7. The big data processing method for wind turbine safety monitoring according to claim 6, characterized in that, The preprocessing is as follows: first, gross errors are removed from the wind turbine fusion displacement and wind force data using the 3x mean square error criterion; then, interpolation algorithms are used to repair missing data; and finally, normalization is performed.

8. The big data processing method for wind turbine safety monitoring according to claim 1, characterized in that, Cluster analysis based on wind turbine height is performed at interval T4. All GNSS data are divided into m classes based on the height of m wind turbines. The fused displacement of wind turbines in each class is classified into displacement levels. The Kalman gain in the Kalman filter calculation is adjusted according to the displacement level of the wind turbine. Wind turbines with displacement levels exceeding the set threshold are designated as key monitoring wind turbines.

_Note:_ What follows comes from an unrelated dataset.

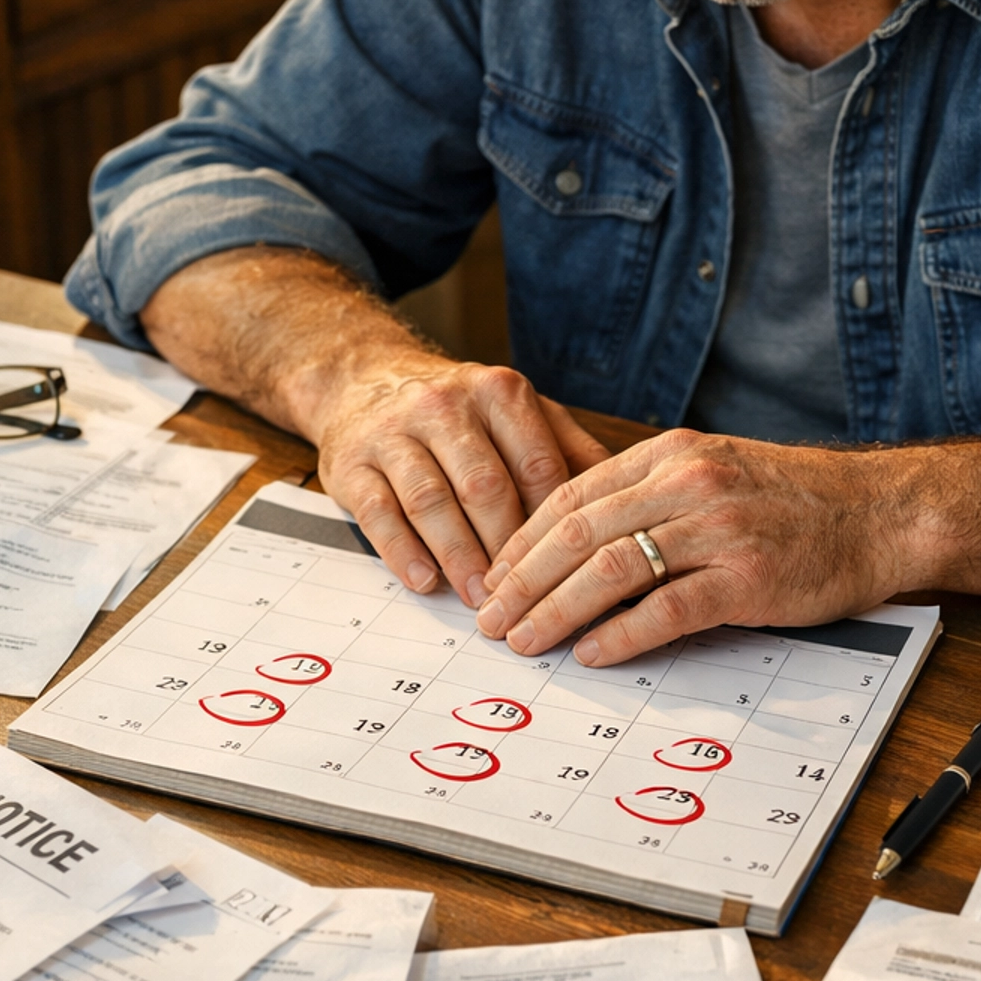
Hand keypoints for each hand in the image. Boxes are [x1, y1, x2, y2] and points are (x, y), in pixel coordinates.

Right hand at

9. The big data processing method for wind turbine safety monitoring according to claim 7, characterized in that, Cluster analysis was performed on the combined displacement of a single wind turbine on a monthly basis to obtain the combined displacement of the wind turbine in each month. The month with the largest combined displacement was selected as the key monitoring period. During the key monitoring period, the Kalman gain of the wind turbine, which was determined based on the displacement level, was increased by a times, where a > 0.

10. The big data processing method for wind turbine safety monitoring according to claim 1, characterized in that: The acceleration data in the IMU data is integrated into displacement data, and then the displacement data coordinate system is converted to the station center coordinate system using the gyroscope attitude data in the IMU data to obtain the accelerometer displacement within 1 second. The displacement of the monitoring station is obtained by real-time RTK calculation of the GNSS data of the base station and the monitoring station. Then, the displacement of the previous second is subtracted from the current displacement obtained by GNSS calculation to obtain the GNSS displacement within 1 second.